I bought a cheap Kokko compressor because it was only like 25 bucks shipped, but Im wanting to get more gain out of it as its not really enough to use as a booster. Is this possible? Is it a matter of tweaking some resistor values or something?


----------



## cboutilier (Jan 12, 2016)

Paging @mhammer


----------



## Granny Gremlin (Jun 3, 2016)

Maybe but unlikely. Chances are it's not worth it (trade offs like increased noise, and/or the increased gain will be minimal). Also it's probably all SMD stuff; not much room to add things and a pain to deal with, and risky without some specialised tools..

Much easier to just build a simple boost pedal to use after it, e.g.: 










2 caps, 1 chip, and a pot. There are other simple boost circuits out there using discrete transistors, but they use a few more parts (not that much necessarily; but this thing is dead simple).


----------



## mhammer (Nov 30, 2007)

It looks like it's probably a clone/derivative of the Dynacomp. Were it not a mini-pedal, I might have some modding advice. But it's likely using surface-mount components, which complicates mods substantially. First, you need a fine tip iron. Second, one risks sweating components out of place with too much heat. Third, boards using surface-mount to cram everything into mini enclosures often use double-sided boards. This often makes it very difficult to identify paths and key components. Fourth, if you can actually ready the values of the resistors, even with a magnifying glass, you're a better man than I. 

While not a cakewalk, having a schematic and a component-layout diagram would make things much easier and feasible. But I wouldn't touch it if I were you. Make or buy a clean booster instead. I think things will work out better for you that way.

And, as an aside, some compressor designs provide more output level when compression is turned _up_, while others provide more potential output when compression is turned _down_. Play around with yours and see which of those it is.


----------



## TheYanChamp (Mar 6, 2009)

It has more drive when turned up but it's kinda a cheesy sounding Comp compared to the diamond I had before.

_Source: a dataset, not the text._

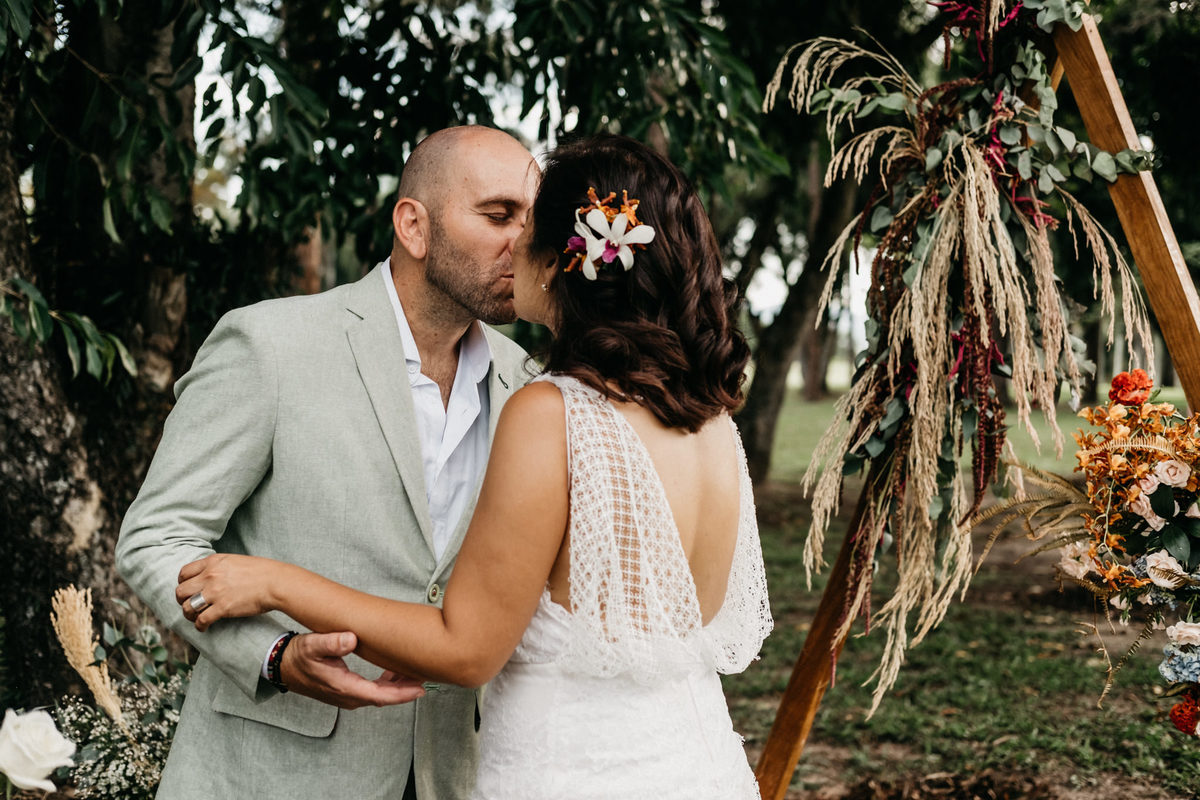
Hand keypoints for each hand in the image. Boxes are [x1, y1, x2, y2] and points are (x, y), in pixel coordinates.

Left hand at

Sent from my SGH-M919V using Tapatalk


----------



## Nadasecria (Oct 19, 2018)

Hi,

This is my testing video from Kokko Compressor 






English Subititles added 


Enviado do meu iPhone usando Tapatalk


----------



## mhammer (Nov 30, 2007)

It sounds perfectly normal to me. Many compressors lose a bit of high-end as a normal part of how they work. This is why more and more compressors are including a Blend/Mix control, to bring in some of the uncompressed signal that still has all the high end.


----------